Barışçıl toplantı ve gösteri yapma, Türkiye Cumhuriyeti Anayasası’nın 34. maddesi tarafından korunan bir haktır. Ancak, 2013 yılından beri bu devletin polis eliyle barışçıl protesto hakkını açıkça kısıtlamakta olduğu görülmektedir. Gezi eylemlerinde göstericilerin çadırlarının yakılması, polisin orantısız güç kullanarak Ali İsmail Korkmaz ve Berkin Elvan gibi protestocuların ölümüne sebebiyet vermelerine kılıf bulunmasıyla başlayan bu kan dondurucu olayların Gezi eylemlerinden beri olağanlaştığı görülmektedir.
8 Mart Dünya Kadınlar Günü yürüyüşleri, Onur Ayı LGBTİ yürüyüşleri her yıl polis barikatlarıyla karşılaşırken, artık 1 Mayıs İşçi Bayramı’ndan önce Taksim Meydanı’nın kapatılması kanıksanmış durumdadır. Bu gibi barışçıl eylemler ekseriyetle 2911 sayılı Toplantı ve Gösteri Yürüyüşleri Kanunu kullanılarak kısıtlanmaktadır. Bu yasa, “milli güvenlik, kamu düzeni, suç işlenmesinin önlenmesi, genel sağlık ve genel ahlakın korunması, başkalarının hak ve özgürlüklerinin korunması” amacıyla vali ve kaymakamlara gösterileri erteleme veya yasaklama yetkisi vermektedir. Bu, devletin her türlü gösteriye kamu düzenin bozacak ayaklanmacı bir hareket olarak baktığını göstermektedir. TİHV adına Aslı Davas ve Serdar Tekin’in hazırladığı "Sokağı Kapatmak: Toplanma ve Gösteri Özgürlüğüne Yönelik İhlaller (2015-2019)" adlı rapora göre, 2015 2019 arasındaki 4 yıllık süreçte toplanma ve gösteri özgürlüğünü ihlal eden 4 bin 771 olay yaşanmıştır (1).
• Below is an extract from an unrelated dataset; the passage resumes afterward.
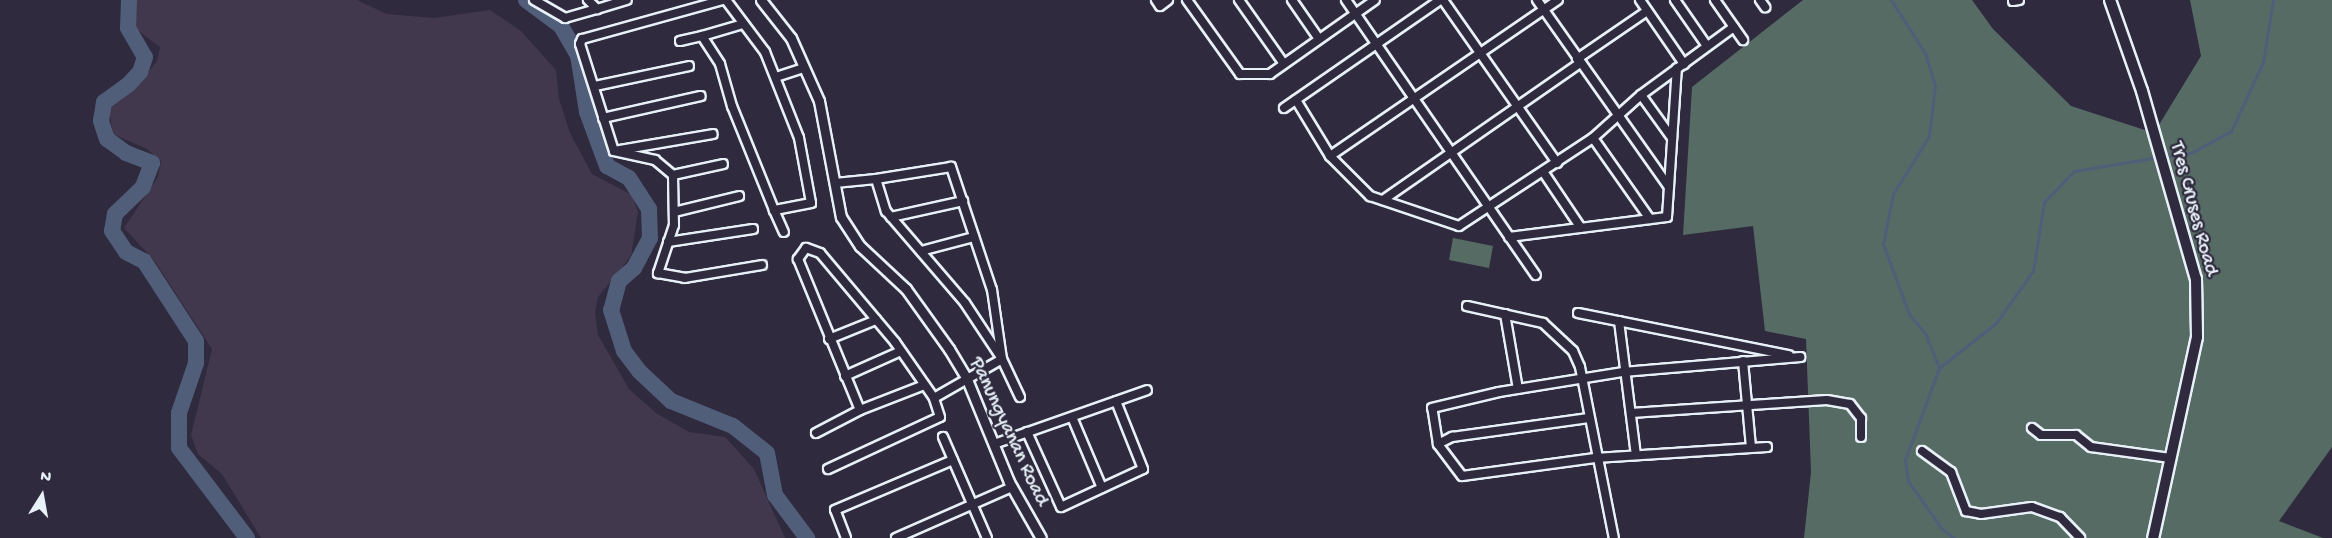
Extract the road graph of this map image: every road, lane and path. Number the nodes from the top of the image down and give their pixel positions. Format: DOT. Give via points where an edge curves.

Devletin, her türlü gösteri ve eyleme önceden polis yollaması, daha da beteri gösterici olduğu belirlenen siviller için keyfe keder gözaltı kararlarının alınması hukuksuz olmakla birlikte, bu gözaltı kararlarının ve aleni şiddetin hiçbir yasal dayanağının olmadığı herkes kadar devletin de malumudur. Bütün bunlar hem artık bütünleşmiş olan devlet ve hükümetin vatandaşa verdiği gözdağı, hem de vatandaşı korkutup bıktırarak sindirmeye yönelik taktiklerdir. Gezi Direnişi, 2008’den beri gittikçe otoriterleşen AKP hükümetinin gaddar yüzünü halka ve dünyaya göstermiş olmasından ötürü Türkiye’nin yakın tarihinin en önemli olaylarından biridir.
Bu karar, sadece Türkiye iç politikasının durumunu değil, Erdoğan Türkiye’sinin Avrupa’yla ilişkisinin ne denli gerlidiğini de göstermektedir. Bu Avrupa karşıtı tavır, özellikle iş insanı Osman Kavala’nın hedef alınmasından ve kendisine Erdoğan tarafından ‘Türkiye’nin Soros’u’ yakıştırması yapılmasından da görülmektedir.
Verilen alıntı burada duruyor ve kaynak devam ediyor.